2018年7月に入り、インド中央銀行は、自身の管轄している金融機関に向けて、仮想通貨取引所と仮想通貨投資家との関係を切るよう命令する通達を7月6日に発行する予定だ。仮想通貨取引所や仮想通貨投資家からの反感が再び高まりつつあるが、規制を回避する取り組みも同時に進められている。

 

また、今回の禁止令に対して、仮想通貨規制に詳しいインドの弁護士チームはインド中央銀行に、規制の理由を明確に回答するよう指示したことも明らかになっている状況だ。

 

・仮想通貨取引禁止の通達が発表されるまでの流れ

 

2018年4月、インド中央銀行は管轄している全ての金融機関に向けて、仮想通貨取引所や仮想通貨関連事業へのサービスを3ケ月以内に中止するよう命じた。仮想通貨の売買を行うには仮想通貨取引所に申し込み、銀行に専用口座を開設している法人や個人は少なくない。口座凍結となった場合には、仮想通貨の取引はおろか法定通貨の出し入れさえ困難となる

 

この動きにより、最高裁判所がインド中央銀行と仮想通貨取引所等が話し合う場を設けてはいるものの先行きは不透明だ。
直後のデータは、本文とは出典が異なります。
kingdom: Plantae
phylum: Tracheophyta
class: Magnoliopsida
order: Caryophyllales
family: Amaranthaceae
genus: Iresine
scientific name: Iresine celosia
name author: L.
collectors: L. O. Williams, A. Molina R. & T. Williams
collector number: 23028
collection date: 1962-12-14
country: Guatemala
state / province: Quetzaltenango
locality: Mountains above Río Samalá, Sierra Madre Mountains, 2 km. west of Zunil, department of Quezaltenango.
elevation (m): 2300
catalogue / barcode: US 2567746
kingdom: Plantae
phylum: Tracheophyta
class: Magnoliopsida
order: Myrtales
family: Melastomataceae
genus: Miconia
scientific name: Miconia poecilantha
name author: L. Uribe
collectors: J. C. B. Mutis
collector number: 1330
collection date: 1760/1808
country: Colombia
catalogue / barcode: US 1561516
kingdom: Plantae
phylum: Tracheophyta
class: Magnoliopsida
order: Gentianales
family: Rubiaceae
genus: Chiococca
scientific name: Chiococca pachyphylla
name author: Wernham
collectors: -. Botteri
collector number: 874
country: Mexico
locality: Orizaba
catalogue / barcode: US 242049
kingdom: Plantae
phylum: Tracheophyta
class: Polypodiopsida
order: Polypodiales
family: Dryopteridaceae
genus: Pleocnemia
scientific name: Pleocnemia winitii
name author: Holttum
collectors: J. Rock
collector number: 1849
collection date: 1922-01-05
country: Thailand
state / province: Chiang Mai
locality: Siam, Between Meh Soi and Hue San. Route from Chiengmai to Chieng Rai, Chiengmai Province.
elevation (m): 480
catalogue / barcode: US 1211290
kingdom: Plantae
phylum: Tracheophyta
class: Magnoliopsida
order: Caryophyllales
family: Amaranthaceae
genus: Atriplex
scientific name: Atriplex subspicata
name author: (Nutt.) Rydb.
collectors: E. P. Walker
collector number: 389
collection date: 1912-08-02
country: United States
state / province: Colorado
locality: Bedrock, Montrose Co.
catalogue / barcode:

仮想通貨取引所側は、インド中央銀行が懸念している点において、全て代替え案を提出し、問題がないことを訴えているが聞き入れる可能性は低いと言える。

 

・インドの今後の動きについて

 

最高裁判所が通達の差し止めを却下したことにより、7月6日からは金融機関と仮想通貨取引所や仮想通貨投資家との取引は実質上違法と考えられる。その為、金融機関の口座を使用していた会社などは身動きが取れなくなるだろう。

 

しかし、仮想通貨間だけで取引ができる新プラットフォームの構築をしている仮想通貨取引所が出てきていることもあり、インドでの仮想通貨は完全規制されたわけではない。また、仮想通貨に対して強硬な姿勢を見せているインド中央銀行が、デジタル通貨の発行を検討していると言われている。実際に、中央銀行による仮想通貨の発行計画は世界中で策定されている。インドの仮想通貨市場の動向は見逃せないと言えるだろう。